Adults of a certain age know that something called “the sexual revolution” happened in the 1960s, soon after the anovulant birth-control pill was invented and marketed.

As liberal religion writer Elizabeth Bruenig puts it in an interesting new article about the #MeToo movement: “The sexual revolution made a vast number of previously unavailable sexual choices available.” Nobody in 1960 anticipated the extent to which cohabitation, out-of-wedlock births, divorce, homosexuality, pornography, and now a profusion of “genders” would become socially acceptable and even commonplace.

But we still have an old problem that the sexual revolution has not solved and might even have made worse: sexual harassment and abuse of the less powerful by the more powerful.

It’s good that we have laws against that sort of thing, and even better that women are speaking out more against being victimized by it.
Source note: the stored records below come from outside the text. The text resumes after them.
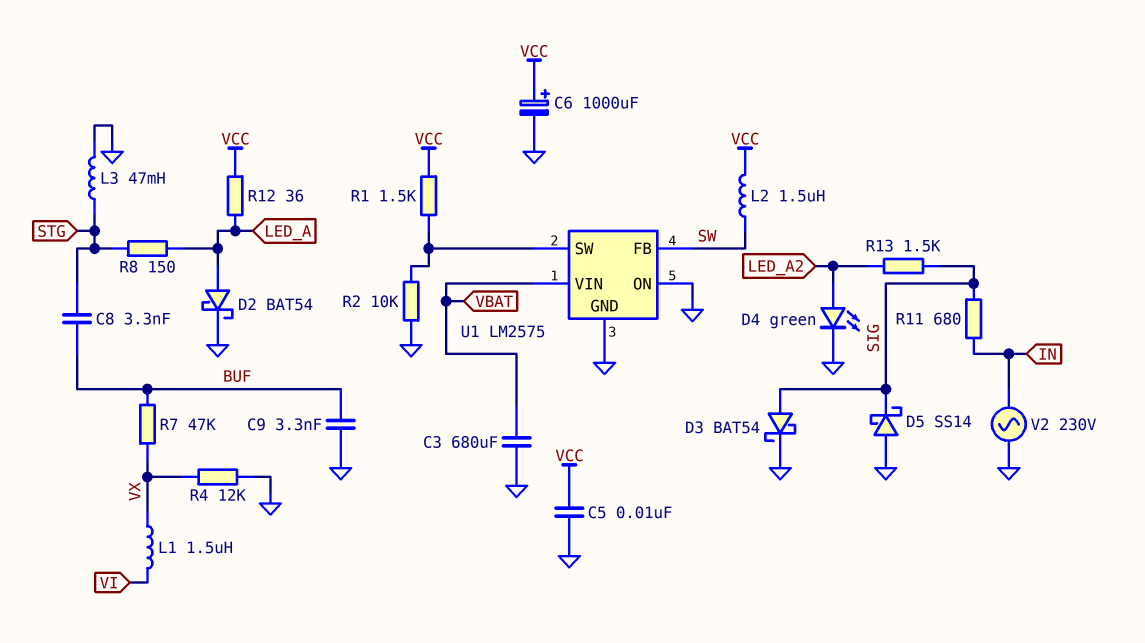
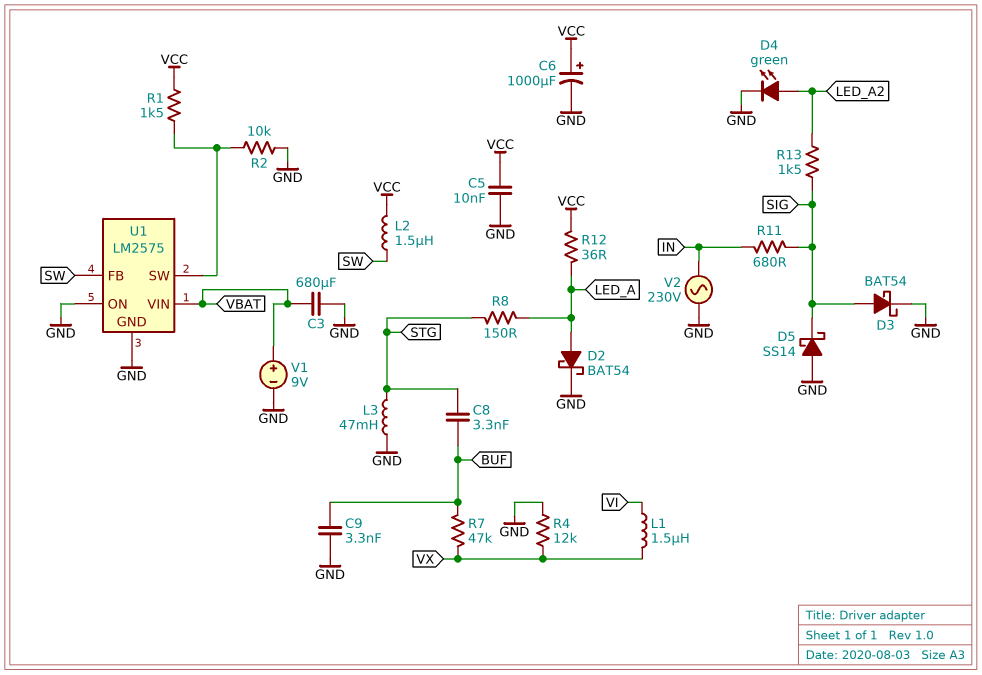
V1: none -> 9V (plus VBAT, minus GND)

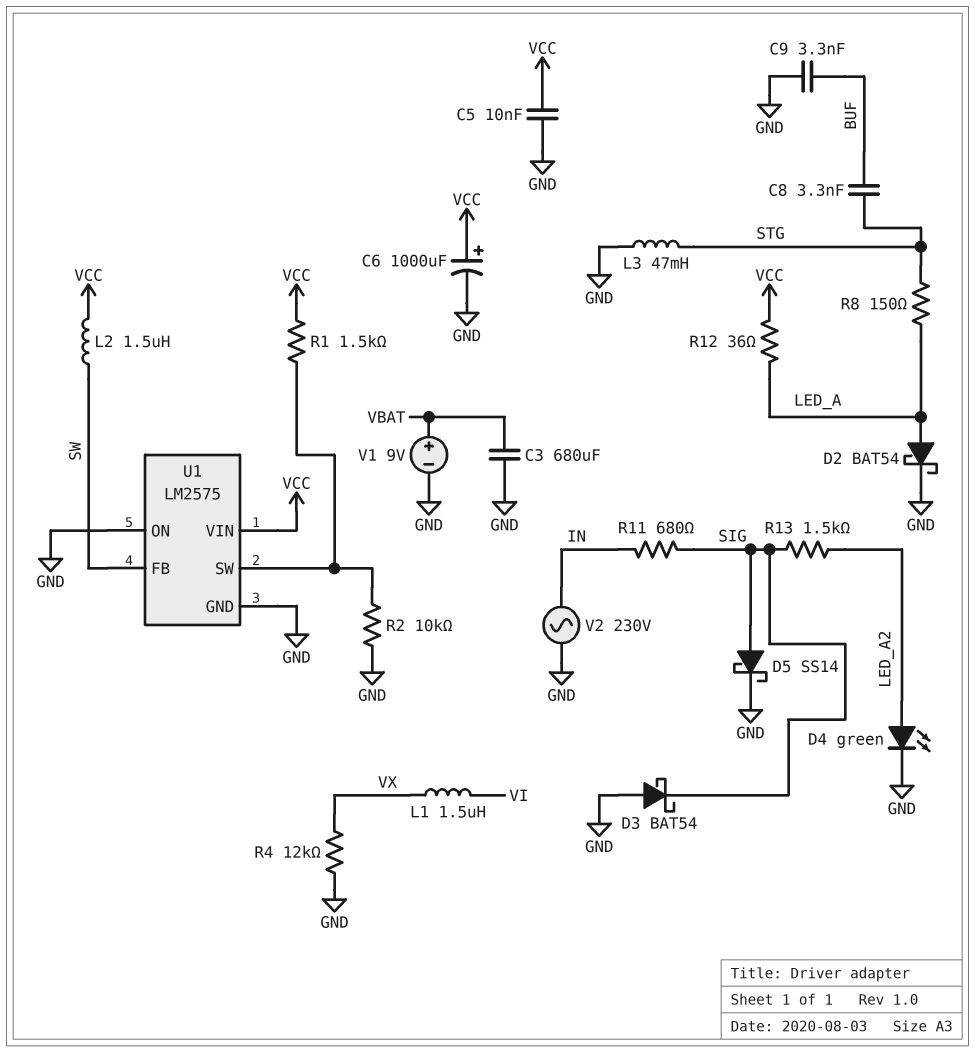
D3: schottky BAT54 (A SIG, K GND) -> schottky BAT54 (A GND, K SIG)
D5: schottky SS14 (A GND, K SIG) -> schottky SS14 (A SIG, K GND)
R7: 47k (BUF, VX) -> none
U1 pin VIN: VBAT -> VCC

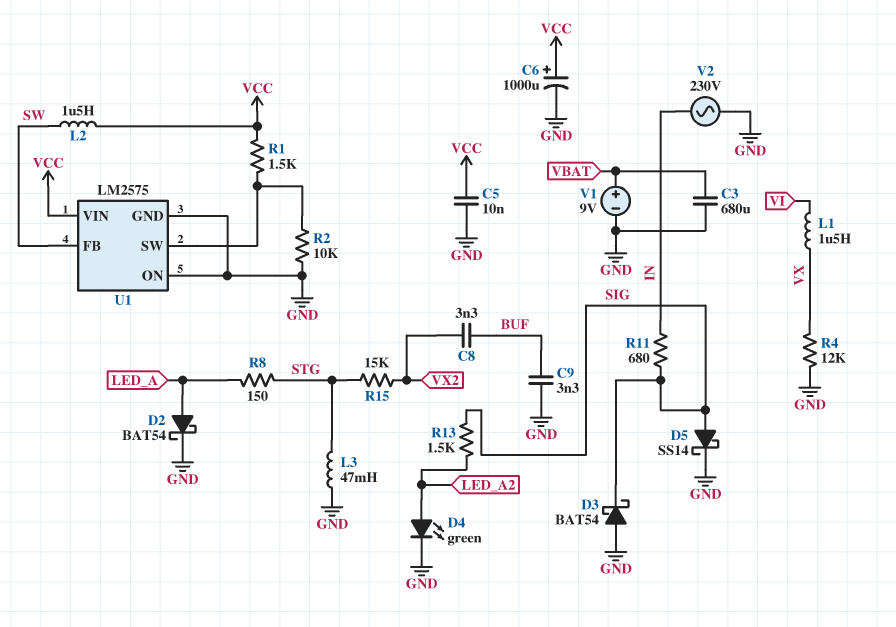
C8: 3.3nF (BUF, STG) -> 3.3nF (BUF, VX2)
R12: 36 (LED_A, VCC) -> none
R15: none -> 15k (STG, VX2)

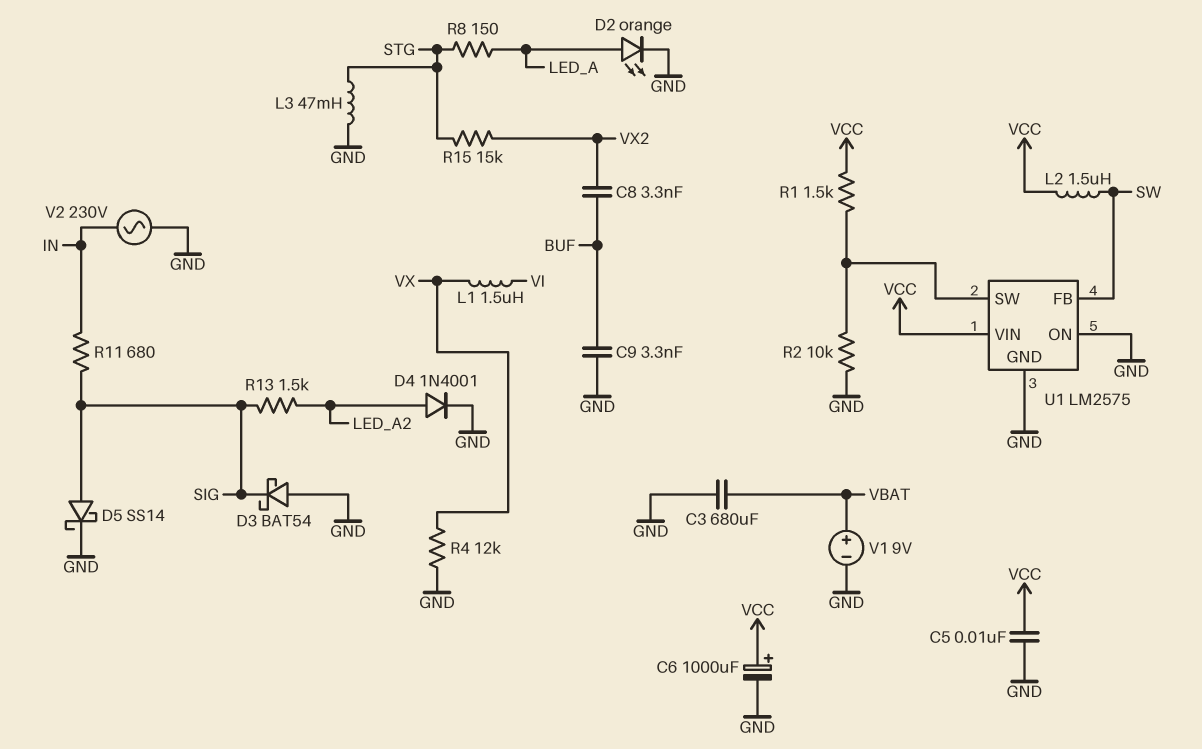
D2: schottky BAT54 (A LED_A, K GND) -> LED orange (A LED_A, K GND)
D4: LED green (A LED_A2, K GND) -> diode 1N4001 (A LED_A2, K GND)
This year we’ve seen a wave of allegations credible enough to end the careers of prominent men, such as Hollywood mogul Harvey Weinstein and Minnesota Senator Al Franken. And of course there’s the constant concern on progressive campuses about “rape culture.” As “consent” has emerged the main criterion of sexual morality, the lack thereof has come to be seen as heinous enough to earn offenders social ostracism at best and prison at worst.

But sexual harassment and exploitation of less powerful adults (usually women) by more powerful ones (usually men) remains common, even if it’s less winked at than it used to be. Why?

As Bruenig explains, the problem lies in our lack of agreement about what freedom itself is. The concept of consent is problematic if we aren’t sure what free will and its exercise consist in.

And we aren’t sure.

True, it’s “part of our origin story” that society is an implicit contract between free individuals who trade some of their liberty for a measure of security. Within that context, we contract further to trade some of what we have—especially our time and labor—for most of what we want, such as food, clothing, shelter, transportation, and if we’re fortunate, a modicum of luxuries.

But what if the people to whom we’re contracting with have us over a barrel—perhaps because there are insufficient labor protections, or because there’s nobody else to work for? For many people around the globe, the choice is between doing exactly what the employer wants, for the wage he’s willing to pay, and being reduced to complete indigence. Guess which choice most people make?

Sexual harassment and abuse in the workplace is an instance of this problem. Young actresses have long known that making their sexual favors available to male decision-makers is often necessary to succeed in the business. A harried single mom working jobs that barely make ends meet must sometimes consider whether rejecting a boss’s advances is worth being fired. In such and other situations, how “free” is the person who “chooses” to give in?

Though there are no peer-reviewed studies of the matter, it’s at least plausible that the sexual revolution has exacerbated this problem. For one thing, most people now feel entitled to whatever forms of sexual behavior they can “get away with.” And as Bruenig points out, trying to solve the harassment-and-abuse problem by legally requiring contracts before sex won’t help much: “If we believe that consent itself is the only qualification for an exchange to be good and free, the most powerful people will always have the upper hand: After all, they’re the ones most able to elicit consent, however grudging, from those beneath them.” A less powerful party can be bullied into signing a contract or tapping an app just as effectively as they can be bullied into sex without such provisions.

Bruenig is also right to predict that, as long as “consent” is understood to mean merely a choice made in the absence of physical coercion, the more powerful will usually win. A richer understanding of freedom, and thus of consent, would entail affirming that true freedom is the ability to choose in the absence of any significant form of coercion, however subtle.

But how to get to that state? Bruenig says:

“It might be time to stop thinking about our relationships with other people as a series of contracts, exchanging what we have for what we want, trying to minimize our losses and maximize our gains. Instead we might think of our relatedness as inherent and obligatory, requiring us all to put our own good second, not prior, to the good of others. And we should expect the same of others, especially those with a great deal of power. It would be a radical shift. But I can’t imagine anything less will do.”

It goes without saying that such a change is unlikely. And that poses a dilemma for progressives, who uphold both the sexual revolution and the requirement of consent.